One reason among many is that once I watched the show I decided it was a fantastic metaphor for divorce. Another reason is that if I insist the show is about divorce, when I’m watching it later I can call it “research.” So, here you go, friends—here are the reasons why Naked and Afraid is exactly like your divorce.
- It’s a lot sexier for the people watching than it is for the people starring.
- You’re sharing a bed with someone you barely know.
- You find out who your partner REALLY is when you’re both under extreme stress and under a microscope.
- Having your dirty laundry discussed by strangers is a lot like being naked.
- People stop sharing. Like the lady who ate a whole coconut by herself and lied about it to her partner. …In my board room.
- The ongoing task calls upon all your skills of endurance and emotional control.
- At several points you wonder why you ever signed up for this. And then you remember what quitting would mean, so you keep going.
- When you get to the finish line, you are rewarded with a huge sense of freedom—breathe it in.

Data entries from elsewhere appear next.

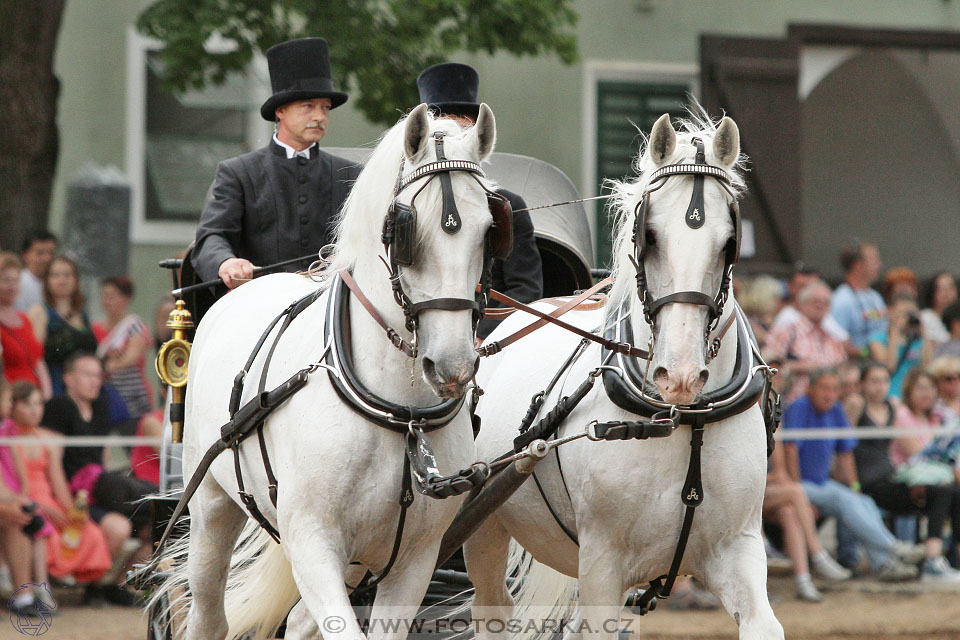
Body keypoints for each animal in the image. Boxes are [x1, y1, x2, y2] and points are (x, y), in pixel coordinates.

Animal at [156, 102, 502, 636]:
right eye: (405, 229)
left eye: (489, 230)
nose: (452, 367)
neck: (400, 412)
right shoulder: (311, 542)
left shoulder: (415, 560)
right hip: (212, 505)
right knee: (209, 614)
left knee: (299, 620)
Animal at [466, 112, 788, 640]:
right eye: (649, 235)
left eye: (729, 244)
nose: (680, 376)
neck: (681, 419)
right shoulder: (602, 563)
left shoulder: (736, 547)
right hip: (486, 525)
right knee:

Although, in divorce you get off relatively easy on some counts. For example, you don’t have to poop naked. In front of a stranger. On camera. You do get to shower during divorce proceedings, and you also are unlikely to have to eat bugs, I mean if your divorce lawyer is any good at all.
The lesson I take out of Naked and Afraid (as well as participating in many divorces) is that you have to prepare yourself. And then when you’re prepared, you have to prepare a bit more. I’m the master of preparedness. For divorce, that is; I would never last beyond the first episode of the show. In terms of divorce only, I am the McGuyver that’s going to rip through the wilderness and build you a shopping mall using only a toothpick and my bare hands. And that, my friends, is the cue that my hyperbolic metaphors have all run out.
Let me know if you’re watching the show! I want to hear your thoughts.